こども家庭庁は6月23日、第7回となる「インターネットの利用を巡る青少年の保護の在り方に関するワーキンググループ」を開催し、課題と論点の整理案について議論した。今後の基本的方向性として、生成AIを悪用した児童の性的ディープフェイクなどについて、厳正な取り締まりなど青少年を守るための強化策を講じる。7月下旬に最終的な課題と論点の整理を、秋ごろに政府全体の工程表を取りまとめ、取り組みに着手していく。
昨今のインターネット利用を巡る青少年保護の国内外の動向を踏まえ、課題や論点の整理をするため、こども家庭庁は2024年11月に同ワーキンググループを立ち上げ、議論を重ねてきた。
この日の会議では、これまでの議論を踏まえた整理案が示された。基本的方向性として、法律によって特定の年齢や発達段階にある子どもたちの利用コンテンツや利用時間を一律に制限することよりも、幅広いステークホルダーが青少年の保護について具体的な方策を講じ、青少年自身が情報を適切に取捨選択するなどのリテラシーを底上げしていく。その際、現行の「青少年が安全に安心してインターネットを利用できる環境の整備等に関する法律」(青少年インターネット環境整備法)で不十分な点を検証の上、法的対応を含めて検討していくとしている。

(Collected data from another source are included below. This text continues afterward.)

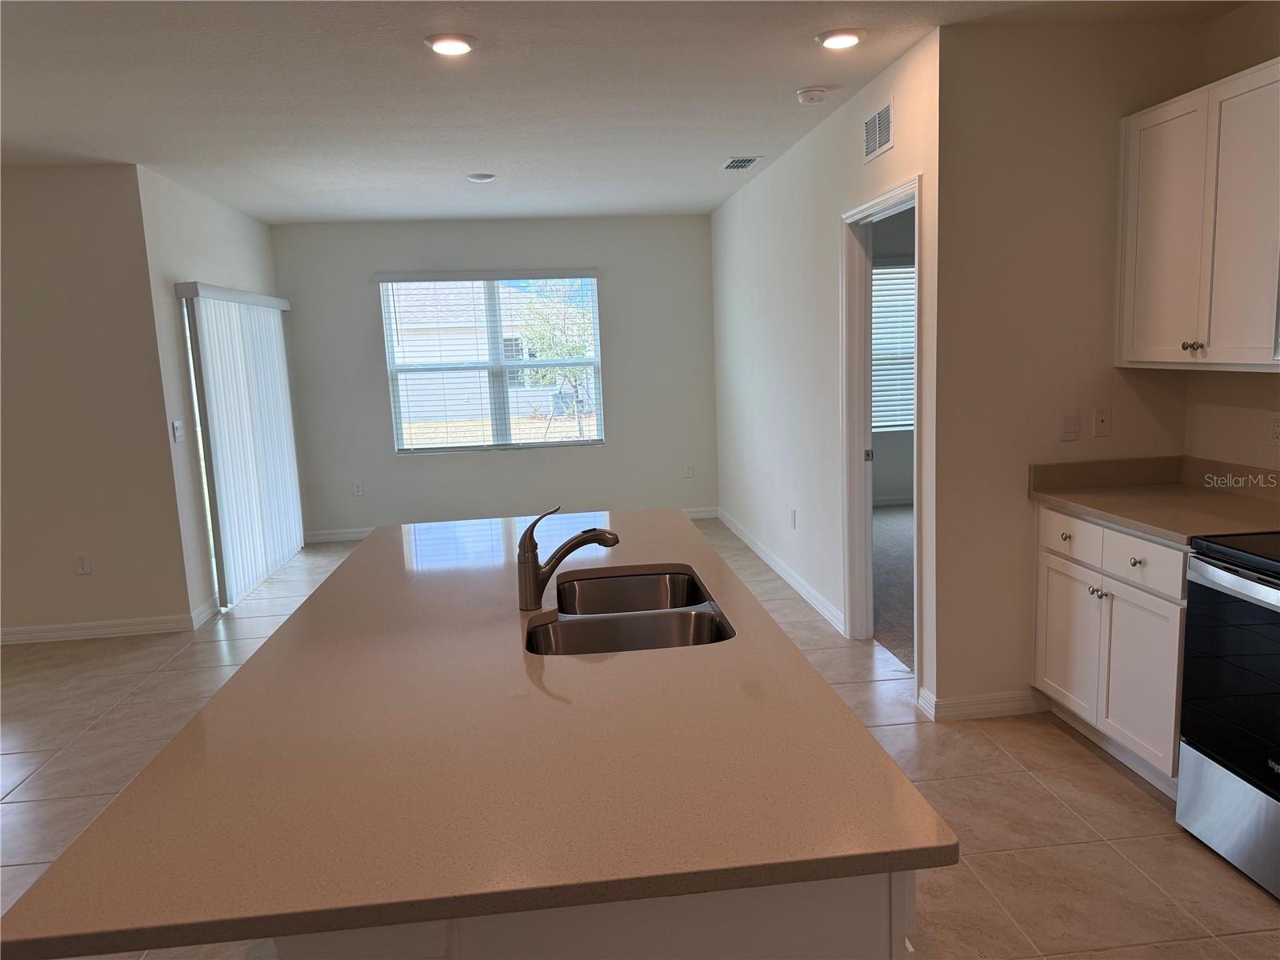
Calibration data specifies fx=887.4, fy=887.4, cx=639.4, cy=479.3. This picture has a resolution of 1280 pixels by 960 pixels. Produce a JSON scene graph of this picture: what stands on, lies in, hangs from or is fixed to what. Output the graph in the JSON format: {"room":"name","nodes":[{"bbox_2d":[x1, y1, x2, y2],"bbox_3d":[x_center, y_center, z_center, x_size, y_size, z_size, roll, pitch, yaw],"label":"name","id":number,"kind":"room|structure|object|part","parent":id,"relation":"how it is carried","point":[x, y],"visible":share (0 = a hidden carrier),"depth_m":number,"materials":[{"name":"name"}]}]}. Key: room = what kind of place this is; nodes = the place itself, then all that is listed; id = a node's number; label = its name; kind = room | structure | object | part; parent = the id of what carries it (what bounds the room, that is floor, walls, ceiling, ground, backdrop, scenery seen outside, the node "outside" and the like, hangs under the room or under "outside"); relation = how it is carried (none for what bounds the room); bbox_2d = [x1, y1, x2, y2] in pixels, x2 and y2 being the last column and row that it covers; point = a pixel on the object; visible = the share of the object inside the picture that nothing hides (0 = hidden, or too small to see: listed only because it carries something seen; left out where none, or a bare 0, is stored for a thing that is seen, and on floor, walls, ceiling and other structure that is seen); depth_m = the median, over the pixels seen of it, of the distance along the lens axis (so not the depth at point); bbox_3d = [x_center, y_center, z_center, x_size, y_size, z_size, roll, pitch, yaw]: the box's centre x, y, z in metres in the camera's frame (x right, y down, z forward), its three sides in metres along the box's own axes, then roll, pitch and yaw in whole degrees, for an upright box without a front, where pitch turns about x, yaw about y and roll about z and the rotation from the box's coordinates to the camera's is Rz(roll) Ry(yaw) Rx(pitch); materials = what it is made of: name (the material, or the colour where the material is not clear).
{"room":"kitchen","nodes":[
{"label":"kitchen","id":0,"kind":"room"},
{"bbox_2d":[0,163,191,642],"bbox_3d":[-4.515,-0.315,4.849,3.700,2.613,0.130,-3,9,-6],"label":"left wall","id":1,"kind":"structure","parent":0,"point":[27,240],"depth_m":4.95,"materials":[{"name":"beige paint"}]},
{"bbox_2d":[73,552,91,574],"bbox_3d":[-3.186,0.479,5.073,0.073,0.121,0.009,-3,9,-6],"label":"wall socket","id":2,"kind":"object","parent":1,"relation":"attached to","point":[81,560],"visible":0.99,"depth_m":5.07,"materials":[{"name":"white plastic"}]},
{"bbox_2d":[0,612,193,644],"bbox_3d":[-4.455,0.936,4.987,3.706,0.094,0.015,-3,9,-6],"label":"baseboard","id":3,"kind":"structure","parent":1,"relation":"attached to","point":[22,635],"depth_m":5.13,"materials":[{"name":"white paint"}]},
{"bbox_2d":[139,164,299,624],"bbox_3d":[-2.856,-0.592,6.243,0.137,2.636,2.295,-3,9,-6],"label":"sliding door wall","id":4,"kind":"structure","parent":0,"point":[189,240],"depth_m":5.33,"materials":[{"name":"white paint"}]},
{"bbox_2d":[171,419,183,442],"bbox_3d":[-2.677,-0.284,5.152,0.018,0.123,0.114,-3,9,-6],"label":"light switch","id":5,"kind":"object","parent":4,"relation":"attached to","point":[176,426],"visible":0.99,"depth_m":5.14,"materials":[{"name":"white plastic"}]},
{"bbox_2d":[189,596,219,627],"bbox_3d":[-2.643,0.800,5.395,0.014,0.094,0.433,-3,9,-6],"label":"baseboard","id":6,"kind":"structure","parent":4,"relation":"attached to","point":[202,609],"depth_m":5.36,"materials":[{"name":"white paint"}]},
{"bbox_2d":[176,282,303,609],"bbox_3d":[-2.714,-0.320,6.316,0.087,2.007,1.912,-3,9,-6],"label":"sliding door","id":7,"kind":"object","parent":4,"relation":"attached to","point":[274,466],"visible":0.95,"depth_m":5.97,"materials":[{"name":"white"}]},
{"bbox_2d":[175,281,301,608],"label":"vertical blinds","id":8,"kind":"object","parent":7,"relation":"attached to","point":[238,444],"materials":[{"name":"white plastic"}]},
{"bbox_2d":[272,212,719,538],"bbox_3d":[-1.168,-0.868,7.602,3.801,2.628,0.140,-3,9,-6],"label":"back wall","id":9,"kind":"structure","parent":0,"point":[610,450],"depth_m":7.53,"materials":[{"name":"white paint"}]},
{"bbox_2d":[352,480,364,495],"bbox_3d":[-2.385,0.078,7.521,0.074,0.122,0.009,-3,9,-6],"label":"wall socket","id":10,"kind":"object","parent":9,"relation":"attached to","point":[358,490],"visible":0.99,"depth_m":7.52,"materials":[{"name":"white plastic"}]},
{"bbox_2d":[377,271,603,454],"bbox_3d":[-1.236,-0.989,7.569,1.730,1.483,0.105,-3,9,-6],"label":"window","id":11,"kind":"structure","parent":9,"relation":"in","point":[441,450],"depth_m":7.59,"materials":[{"name":"clear glass"}]},
{"bbox_2d":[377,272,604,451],"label":"window blinds","id":12,"kind":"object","parent":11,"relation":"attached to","point":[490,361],"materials":[{"name":"white plastic"}]},
{"bbox_2d":[305,506,716,542],"bbox_3d":[-1.055,0.390,7.695,3.473,0.093,0.015,-3,9,-6],"label":"baseboard","id":13,"kind":"structure","parent":9,"relation":"attached to","point":[693,514],"depth_m":7.58,"materials":[{"name":"white paint"}]},
{"bbox_2d":[684,461,694,477],"bbox_3d":[0.429,-0.084,7.784,0.074,0.125,0.009,-3,9,-6],"label":"wall socket","id":14,"kind":"object","parent":9,"relation":"attached to","point":[687,469],"visible":0.99,"depth_m":7.78,"materials":[{"name":"white plastic"}]},
{"bbox_2d":[0,0,1251,225],"bbox_3d":[-1.309,-1.514,2.812,8.312,0.111,9.742,-3,9,-6],"label":"ceiling","id":15,"kind":"structure","parent":0,"point":[806,71],"depth_m":3.71,"materials":[{"name":"white paint"}]},
{"bbox_2d":[424,32,476,55],"bbox_3d":[-0.671,-1.544,3.153,0.187,0.018,0.187,-3,9,-6],"label":"recessed light","id":16,"kind":"object","parent":15,"relation":"in","point":[465,44],"visible":0.98,"depth_m":3.12,"materials":[{"name":"white"}]},
{"bbox_2d":[466,172,496,182],"bbox_3d":[-0.989,-1.882,5.536,0.172,0.033,0.170,-3,9,-6],"label":"recessed light","id":17,"kind":"object","parent":15,"relation":"attached to","point":[481,178],"visible":0.99,"depth_m":5.49,"materials":[{"name":"white"}]},
{"bbox_2d":[720,156,761,170],"bbox_3d":[0.615,-1.942,5.447,0.196,0.012,0.321,-3,9,-6],"label":"ceiling vent","id":18,"kind":"object","parent":15,"relation":"in","point":[746,162],"visible":0.99,"depth_m":5.42,"materials":[{"name":"metal"}]},
{"bbox_2d":[796,86,827,103],"bbox_3d":[0.768,-1.707,3.949,0.134,0.042,0.136,-3,9,-6],"label":"smoke detector","id":19,"kind":"object","parent":15,"relation":"attached to","point":[817,92],"visible":0.98,"depth_m":3.91,"materials":[{"name":"white plastic"}]},
{"bbox_2d":[815,28,866,49],"bbox_3d":[0.738,-1.615,3.256,0.185,0.021,0.186,-3,9,-6],"label":"recessed light","id":20,"kind":"object","parent":15,"relation":"in","point":[841,38],"visible":0.98,"depth_m":3.22,"materials":[{"name":"white"}]},
{"bbox_2d":[0,516,1279,959],"bbox_3d":[-1.379,1.227,2.834,7.929,0.101,10.002,-3,9,-6],"label":"tile floor","id":21,"kind":"structure","parent":0,"point":[1098,778],"depth_m":3.07,"materials":[{"name":"beige tile"}]},
{"bbox_2d":[279,869,921,959],"bbox_3d":[-0.147,0.774,2.138,0.822,0.865,2.056,-3,9,-6],"label":"kitchen island","id":22,"kind":"object","parent":21,"relation":"on","point":[825,921],"visible":0.14,"depth_m":1.11,"materials":[{"name":"white paint"}]},
{"bbox_2d":[0,511,955,959],"bbox_3d":[-0.281,0.334,2.110,1.155,0.035,2.219,-3,9,-6],"label":"island countertop","id":23,"kind":"structure","parent":22,"relation":"on","point":[873,751],"depth_m":1.30,"materials":[{"name":"stone"}]},
{"bbox_2d":[516,506,619,610],"bbox_3d":[-0.171,0.181,2.152,0.270,0.246,0.069,-3,9,-6],"label":"faucet","id":24,"kind":"object","parent":23,"relation":"on","point":[531,585],"visible":1,"depth_m":2.13,"materials":[{"name":"metal"}]},
{"bbox_2d":[524,567,736,656],"bbox_3d":[-0.030,0.423,2.182,0.474,0.195,0.752,-3,9,-6],"label":"double sink","id":25,"kind":"object","parent":23,"relation":"in","point":[642,579],"visible":0.54,"depth_m":2.17,"materials":[{"name":"silver metal"}]},
{"bbox_2d":[1032,504,1189,794],"bbox_3d":[1.886,0.554,3.146,0.617,0.877,0.855,-3,9,-6],"label":"base cabinet","id":26,"kind":"object","parent":21,"relation":"on","point":[1042,512],"visible":0.52,"depth_m":3.03,"materials":[{"name":"white paint"}]},
{"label":"knob","id":27,"kind":"part","parent":26,"relation":"part of","materials":[{"name":"metal"}]},
{"bbox_3d":[1.634,0.625,3.423,0.033,0.521,0.374,-3,9,-6],"label":"cabinet door","id":28,"kind":"part","parent":26,"relation":"part of","materials":[{"name":"white paint"}]},
{"bbox_3d":[1.607,0.208,3.328,0.030,0.151,0.361,-3,9,-6],"label":"drawer","id":29,"kind":"part","parent":26,"relation":"part of","materials":[{"name":"white paint"}]},
{"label":"knobs","id":30,"kind":"part","parent":26,"relation":"part of","materials":[{"name":"silver metal"}]},
{"bbox_3d":[1.647,0.271,2.955,0.033,0.032,0.037,-3,9,-6],"label":"knob","id":31,"kind":"part","parent":26,"relation":"part of","materials":[{"name":"metal"}]},
{"bbox_3d":[1.683,0.677,3.014,0.045,0.548,0.371,-3,9,-6],"label":"cabinet door","id":32,"kind":"part","parent":26,"relation":"part of","materials":[{"name":"white paint"}]},
{"bbox_3d":[1.653,0.271,2.931,0.031,0.145,0.377,-3,9,-6],"label":"drawer","id":33,"kind":"part","parent":26,"relation":"part of","materials":[{"name":"white paint"}]},
{"bbox_2d":[1029,456,1279,546],"bbox_3d":[1.916,0.057,3.073,0.668,0.136,1.049,-3,9,-6],"label":"countertop","id":34,"kind":"structure","parent":26,"relation":"on","point":[1149,528],"depth_m":3.19,"materials":[{"name":"beige stone"}]},
{"bbox_2d":[1177,531,1279,898],"bbox_3d":[1.962,0.528,2.297,0.711,1.190,0.771,-3,9,-6],"label":"stove","id":35,"kind":"object","parent":21,"relation":"on","point":[1218,579],"visible":1,"depth_m":2.46,"materials":[{"name":"metal"}]},
{"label":"range drawer","id":36,"kind":"part","parent":35,"relation":"part of","materials":[{"name":"silver metal"}]},
{"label":"oven door","id":37,"kind":"part","parent":35,"relation":"part of","materials":[{"name":"black glass"}]},
{"bbox_2d":[711,30,941,712],"bbox_3d":[0.939,-0.664,5.612,0.124,2.646,4.388,-3,9,-6],"label":"right wall","id":38,"kind":"structure","parent":0,"point":[886,160],"depth_m":4.99,"materials":[{"name":"white paint"}]},
{"bbox_2d":[717,508,843,634],"bbox_3d":[0.886,0.540,6.182,0.015,0.095,3.342,-3,9,-6],"label":"baseboard","id":39,"kind":"structure","parent":38,"relation":"attached to","point":[820,606],"depth_m":5.65,"materials":[{"name":"white paint"}]},
{"bbox_2d":[789,508,797,528],"bbox_3d":[0.938,0.239,5.447,0.011,0.120,0.074,-3,9,-6],"label":"wall socket","id":40,"kind":"object","parent":38,"relation":"attached to","point":[794,512],"visible":0.98,"depth_m":5.43,"materials":[{"name":"white plastic"}]},
{"bbox_2d":[862,98,893,162],"bbox_3d":[1.013,-1.481,3.780,0.011,0.198,0.319,-3,9,-6],"label":"wall vent","id":41,"kind":"object","parent":38,"relation":"attached to","point":[886,133],"visible":0.99,"depth_m":3.77,"materials":[{"name":"white metal"}]},
{"bbox_2d":[839,178,924,676],"bbox_3d":[1.144,-0.163,4.011,0.156,2.116,0.974,-3,9,-6],"label":"door frame","id":42,"kind":"structure","parent":38,"relation":"in","point":[918,528],"depth_m":4.36,"materials":[{"name":"white paint"}]},
{"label":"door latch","id":43,"kind":"part","parent":42,"relation":"part of","materials":[{"name":"metal"}]},
{"bbox_2d":[870,502,915,670],"bbox_3d":[2.291,0.589,5.899,3.257,0.104,4.204,-3,9,-6],"label":"carpet floor","id":44,"kind":"structure","parent":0,"point":[894,530],"depth_m":5.58,"materials":[{"name":"grey carpet"}]},
{"bbox_2d":[871,202,915,502],"bbox_3d":[2.566,-1.097,8.011,3.701,2.654,0.130,-3,9,-6],"label":"bedroom wall","id":45,"kind":"structure","parent":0,"point":[897,490],"depth_m":7.97,"materials":[{"name":"grey paint"}]},
{"bbox_2d":[872,260,915,432],"bbox_3d":[2.328,-1.172,7.812,1.538,1.476,0.079,-3,9,-6],"label":"bedroom window","id":46,"kind":"structure","parent":45,"relation":"in","point":[910,340],"depth_m":7.81,"materials":[{"name":"white"}]},
{"bbox_2d":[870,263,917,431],"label":"bedroom window blinds","id":47,"kind":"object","parent":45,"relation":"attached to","point":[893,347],"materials":[{"name":"white plastic"}]},
{"bbox_2d":[928,13,1206,722],"bbox_3d":[1.671,-0.357,3.463,1.011,2.613,0.120,-3,9,-6],"label":"kitchen wall","id":48,"kind":"structure","parent":0,"point":[1008,98],"depth_m":3.34,"materials":[{"name":"beige paint"}]},
{"bbox_2d":[916,686,1046,721],"bbox_3d":[1.427,0.900,3.597,0.535,0.094,0.124,-3,9,-6],"label":"baseboard","id":49,"kind":"structure","parent":48,"relation":"attached to","point":[1006,700],"depth_m":3.55,"materials":[{"name":"white paint"}]},
{"bbox_2d":[1058,408,1079,440],"bbox_3d":[1.660,-0.212,3.430,0.072,0.118,0.012,-3,9,-6],"label":"light switch","id":50,"kind":"object","parent":48,"relation":"attached to","point":[1071,418],"visible":0.98,"depth_m":3.43,"materials":[{"name":"white plastic"}]},
{"bbox_2d":[1092,406,1111,437],"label":"wall socket","id":51,"kind":"object","parent":48,"relation":"attached to","point":[1101,421],"visible":0.98,"depth_m":3.49,"materials":[{"name":"white plastic"}]},
{"bbox_2d":[1183,0,1279,481],"bbox_3d":[2.457,-0.051,1.072,0.124,2.623,4.972,-3,9,-6],"label":"kitchen wall","id":52,"kind":"structure","parent":0,"point":[1262,58],"depth_m":3.19,"materials":[{"name":"beige paint"}]},
{"bbox_2d":[1115,56,1279,370],"bbox_3d":[1.992,-0.831,2.894,0.344,0.903,0.901,-3,9,-6],"label":"upper cabinet","id":53,"kind":"object","parent":52,"relation":"attached to","point":[1238,350],"visible":1,"depth_m":2.89,"materials":[{"name":"white paint"}]},
{"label":"cabinet door","id":54,"kind":"part","parent":53,"relation":"part of","materials":[{"name":"white paint"}]},
{"bbox_3d":[1.845,-0.449,2.977,0.036,0.034,0.046,-3,9,-6],"label":"knob","id":55,"kind":"part","parent":53,"relation":"part of","materials":[{"name":"metal"}]},
{"bbox_2d":[1267,412,1279,446],"bbox_3d":[2.211,-0.174,3.079,0.009,0.117,0.073,-3,9,-6],"label":"wall socket","id":56,"kind":"object","parent":52,"relation":"attached to","point":[1278,431],"visible":0.98,"depth_m":3.09,"materials":[{"name":"white plastic"}]},
{"bbox_2d":[1273,262,1279,359],"bbox_3d":[2.047,-0.493,2.195,0.445,0.411,0.749,-3,9,-6],"label":"microwave","id":57,"kind":"object","parent":52,"relation":"attached to","point":[1278,345],"visible":1,"depth_m":2.56,"materials":[{"name":"silver metal"}]},
{"label":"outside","id":58,"kind":"structure","parent":0,"visible":0},
{"label":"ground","id":59,"kind":"structure","parent":58,"visible":0},
{"bbox_2d":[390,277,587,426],"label":"neighboring house","id":60,"kind":"structure","parent":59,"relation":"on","point":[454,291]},
{"bbox_2d":[516,281,595,438],"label":"tree","id":61,"kind":"object","parent":59,"relation":"on","point":[534,372],"visible":0.55,"materials":[{"name":"green plant"}]},
{"bbox_2d":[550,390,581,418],"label":"air conditioner unit","id":62,"kind":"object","parent":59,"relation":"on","point":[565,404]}
]}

また、現行の青少年インターネット環境整備法はフィルタリング規制が中心だが、受信リスクへの対応の強化とともに、送信に関するリスクへの対応も検討していく。
さらに闇バイトや、性的なメッセージや写真を送るなどのセクスティングを含む性被害、生成AIを悪用した児童の性的ディープフェイクなどの新しい課題については、関係省庁が連携して厳正に取り締まり、被害者の保護およびサイト管理者などへの違法な情報の削除依頼の強化などを講じていくとしている。
同ワーキンググループでは、7月下旬に課題と論点の整理を取りまとめ、今すぐ対応できる短期的なものと、対応に一定の検討期間が必要である中長期的なものを整理し、関係省庁連絡会議を開催した上で、秋ごろに政府全体の工程表をまとめ、できるものから速やかに着手していく。
これらは27年に改定を予定している第7次「青少年が安全に安心してインターネットを利用できるようにするための施策に関する基本的な計画」に反映される。